In ihrem Annäherungsprozess sind die Länder denn auch unterschiedlich weit. Während die EU mit Serbien und Montenegro bereits Gespräche führt, haben Mazedonien und Albanien erst den Kandidatenstatus erhalten. Davon ist Bosnien-Herzegowina noch weit entfernt - und der Kosovo noch weiter.

So gut wie alle haben allerdings noch Grenzzwistigkeiten zu lösen. Serbien und Kroatien haben ebenso ihre Dispute wie Serbien und der Kosovo oder der Kosovo und Montenegro. Griechenland wiederum bildet eine Hürde auf dem EU-Weg Mazedoniens. Athen will diese Bezeichnung für den Nachbarn nicht akzeptieren, mit Verweis auf eine gleichnamige griechische Provinz.
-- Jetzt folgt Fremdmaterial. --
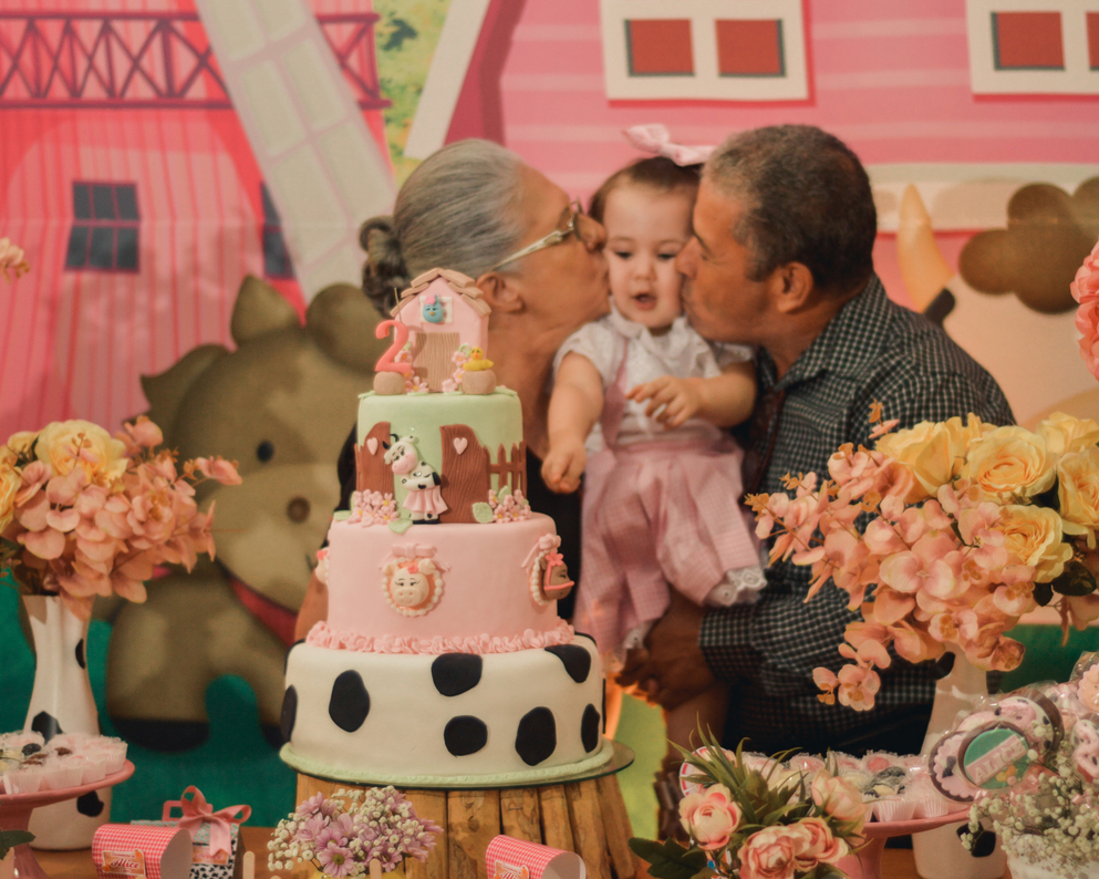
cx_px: 647
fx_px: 2764
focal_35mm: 85
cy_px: 441
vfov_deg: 18.1
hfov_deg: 22.5
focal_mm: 50
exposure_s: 1/125
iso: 400
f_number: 1.8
Dennoch sieht Hahn Grund zu Optimismus. Die Beziehungen zwischen Athen und Skopje hätten sich verbessert, seitdem Mazedonien sich aus einer Verfassungskrise gehievt hat und eine Koalition aus Sozialdemokraten und albanischen Parteien die Regierungsmacht übernommen hat. Das Verhältnis zwischen Mazedonien und Griechenland sei nun konstruktiver, und damit öffne sich ein Zeitfenster für ein Weiterkommen.

Chancen würden sich überhaupt für den gesamten Westbalkan ergeben. "Die kommenden eineinhalb, zwei Jahre werden gute Jahre für die Erweiterung", meint Hahn. 2018 wird zuerst Bulgarien, dann Österreich den EU-Vorsitz innehaben. Darauf folgt Rumänien. Alle drei setzen sich für eine Aufnahme der Westbalkan-Staaten in die Union ein. Im Mai ist in Sofia eine groß angelegte Konferenz zum Thema geplant. Noch zuvor, im Februar, will die EU-Kommission eine Westbalkan-Strategie vorlegen.
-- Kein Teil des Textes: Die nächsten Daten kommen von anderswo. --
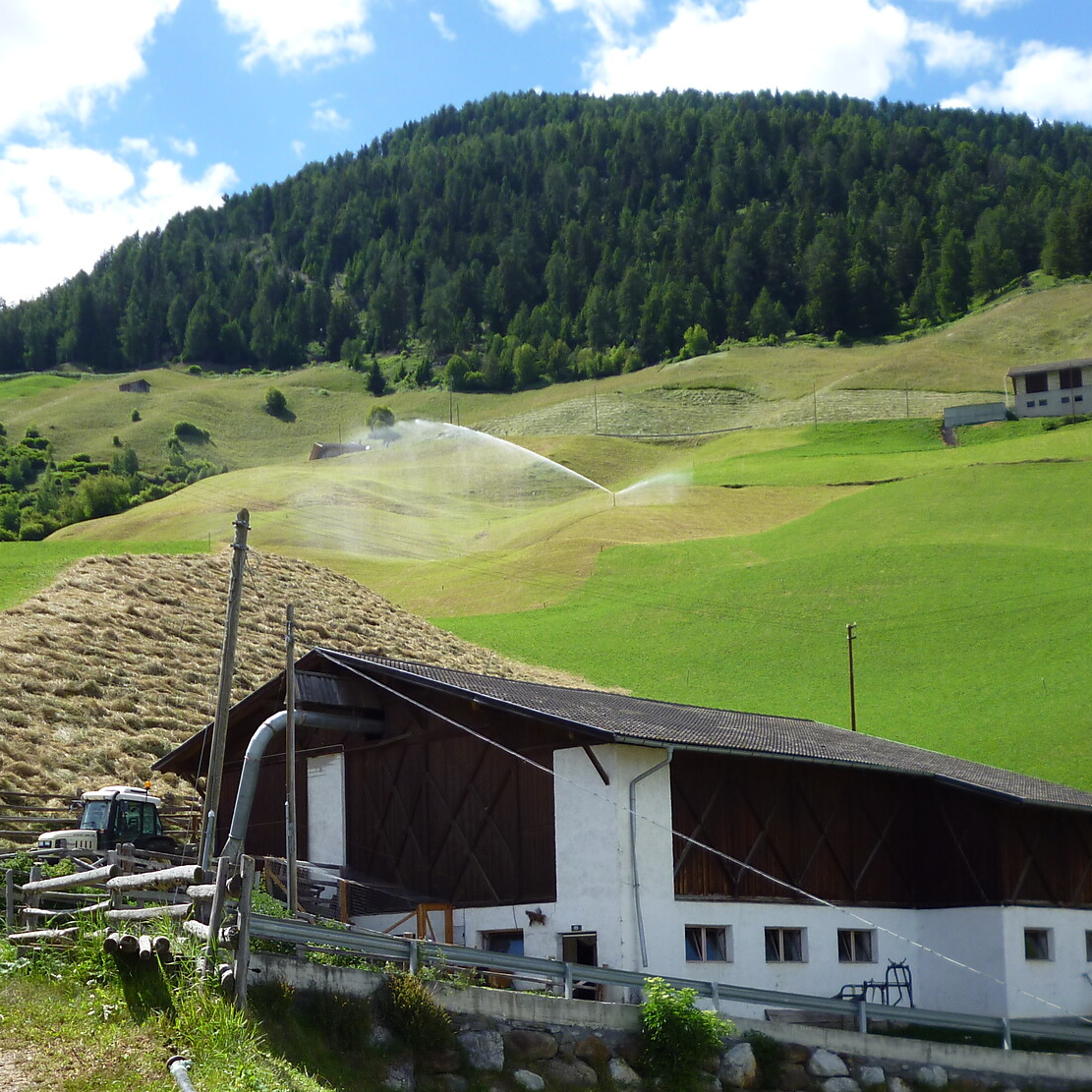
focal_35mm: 55
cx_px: 395
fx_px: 1963
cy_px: 687
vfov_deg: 30.9
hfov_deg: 30.9
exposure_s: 1/640
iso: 100
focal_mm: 6.4
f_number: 3.5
Gleichzeitig sei es notwendig, schon jetzt innerhalb der EU die Vorteile einer Erweiterung zu erklären, findet der Kommissar. Für den Abbau der derzeit in etlichen - vor allem westeuropäischen - Ländern vorherrschenden Skepsis gegenüber der Erweiterung brauche es nämlich mehrere Jahre. Andernfalls würden dann die Beitrittskandidaten bereit für eine Aufnahme in die EU sein - und deren Mitglieder noch nicht.